━━━ Records for the exercise
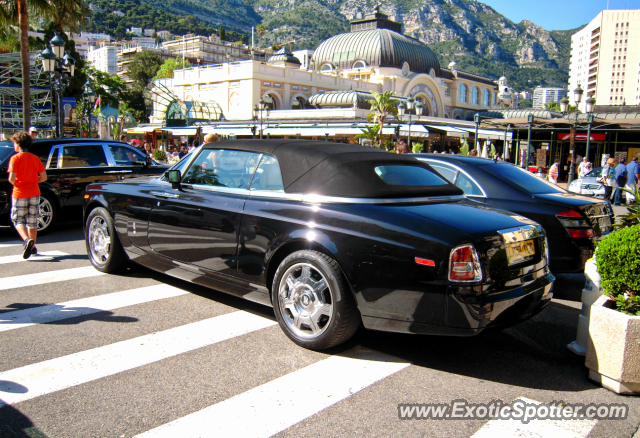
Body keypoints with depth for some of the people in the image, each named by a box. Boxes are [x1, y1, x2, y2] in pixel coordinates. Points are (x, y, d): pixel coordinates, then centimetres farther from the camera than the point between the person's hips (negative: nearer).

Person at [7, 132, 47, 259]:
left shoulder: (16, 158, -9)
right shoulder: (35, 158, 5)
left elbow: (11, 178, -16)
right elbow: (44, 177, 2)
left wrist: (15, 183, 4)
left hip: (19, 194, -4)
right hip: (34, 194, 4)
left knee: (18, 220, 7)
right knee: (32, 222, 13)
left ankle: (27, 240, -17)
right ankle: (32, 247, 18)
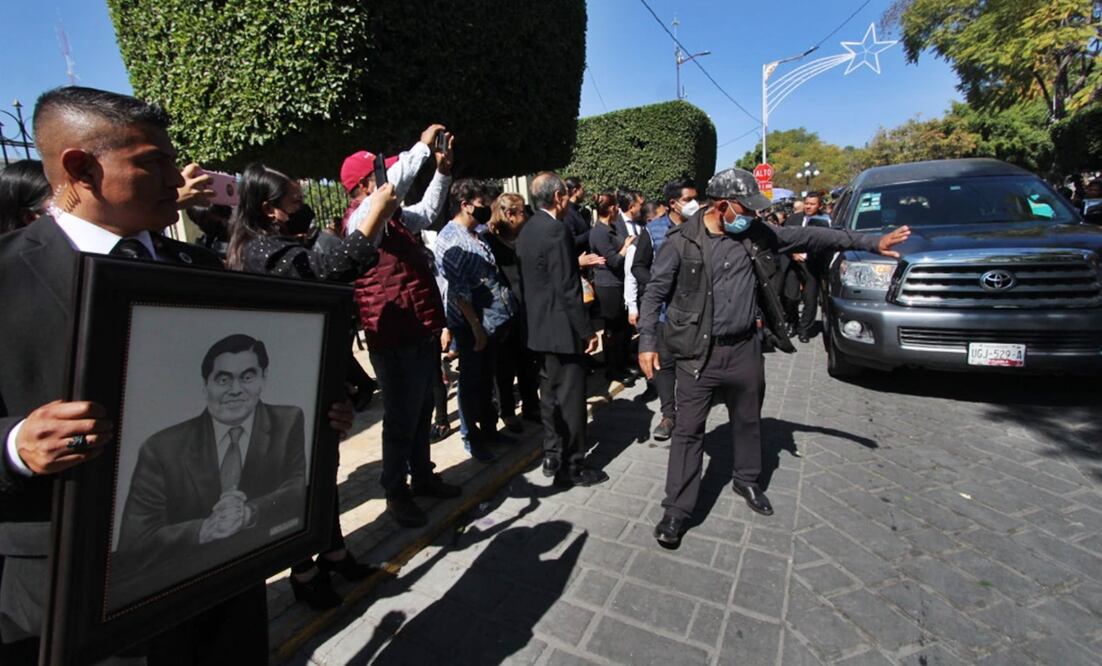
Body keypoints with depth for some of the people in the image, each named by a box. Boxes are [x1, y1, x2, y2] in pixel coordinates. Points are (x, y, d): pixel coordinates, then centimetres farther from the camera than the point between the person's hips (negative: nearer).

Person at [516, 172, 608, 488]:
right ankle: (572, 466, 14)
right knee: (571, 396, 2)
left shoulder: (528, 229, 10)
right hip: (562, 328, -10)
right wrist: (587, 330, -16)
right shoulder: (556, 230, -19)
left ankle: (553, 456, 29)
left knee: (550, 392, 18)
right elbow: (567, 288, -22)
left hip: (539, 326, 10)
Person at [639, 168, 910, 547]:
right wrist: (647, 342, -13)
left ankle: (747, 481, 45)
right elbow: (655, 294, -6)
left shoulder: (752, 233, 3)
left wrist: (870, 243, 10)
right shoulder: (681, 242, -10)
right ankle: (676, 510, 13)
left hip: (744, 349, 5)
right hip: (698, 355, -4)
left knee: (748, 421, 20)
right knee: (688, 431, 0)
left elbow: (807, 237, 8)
━━━━━━
━━━ Records for the exercise
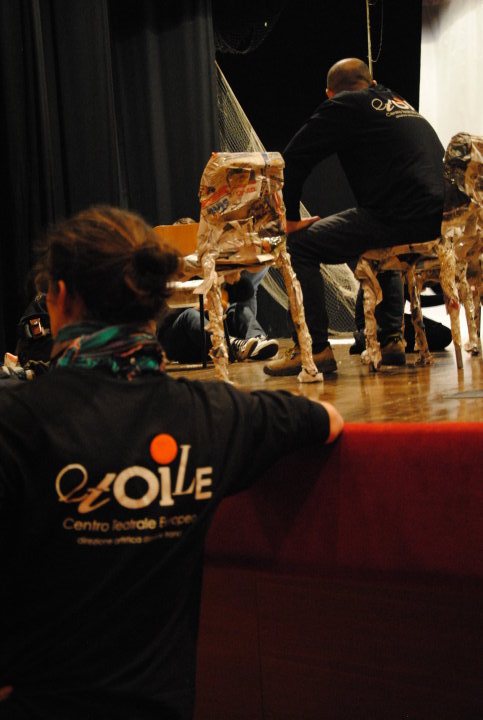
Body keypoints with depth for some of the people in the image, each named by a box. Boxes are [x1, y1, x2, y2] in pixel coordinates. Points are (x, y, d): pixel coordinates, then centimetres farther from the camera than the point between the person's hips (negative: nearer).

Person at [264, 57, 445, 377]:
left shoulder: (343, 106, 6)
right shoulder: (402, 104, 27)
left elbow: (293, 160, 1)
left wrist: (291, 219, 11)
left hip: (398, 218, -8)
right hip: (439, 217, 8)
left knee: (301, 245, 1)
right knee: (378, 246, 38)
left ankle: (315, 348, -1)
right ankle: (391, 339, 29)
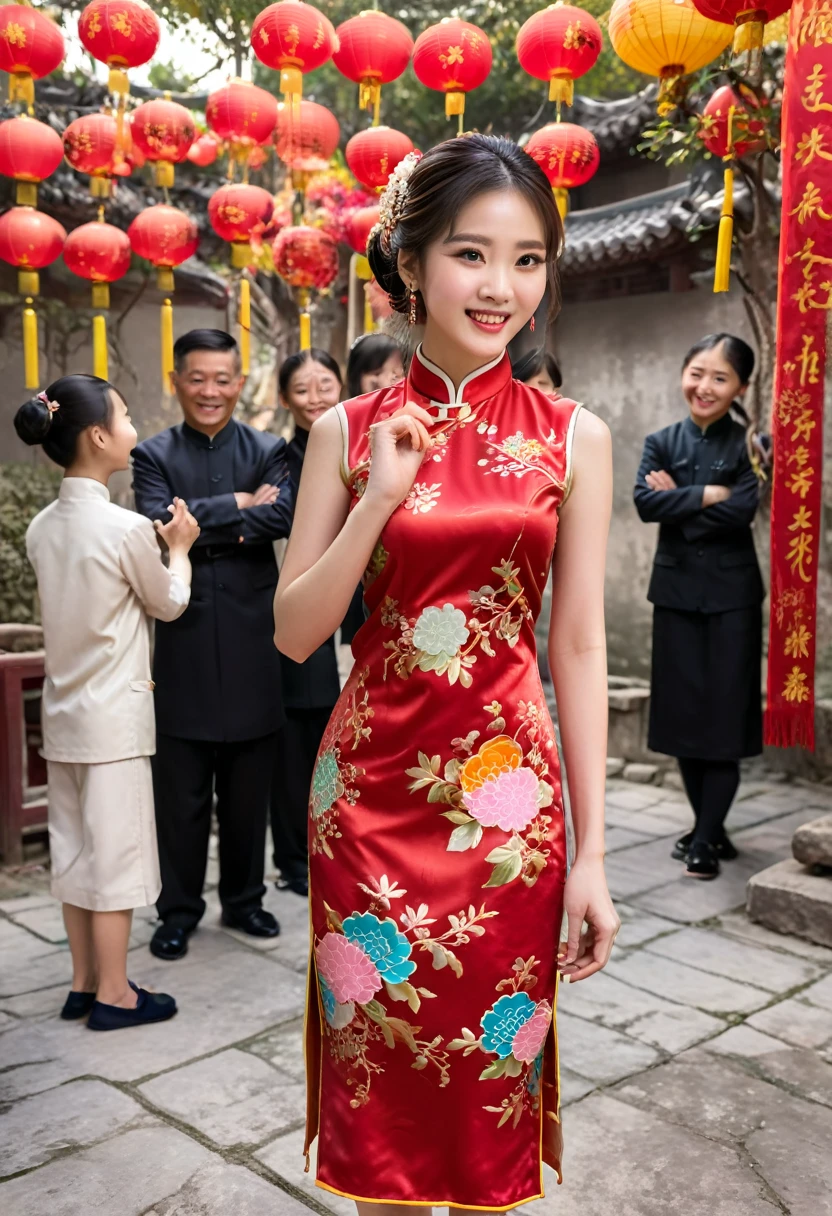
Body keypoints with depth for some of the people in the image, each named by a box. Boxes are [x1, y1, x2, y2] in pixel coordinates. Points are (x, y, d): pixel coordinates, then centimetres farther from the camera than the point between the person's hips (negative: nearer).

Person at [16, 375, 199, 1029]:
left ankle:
━━━━━━
Assignment → Where a line above includes "wrist", copy that line.

Solution to the exercise →
left wrist: (15, 183, 4)
right wrist: (587, 330, -16)
right wrist: (647, 342, -13)
left wrist: (870, 243, 10)
left wrist: (291, 219, 11)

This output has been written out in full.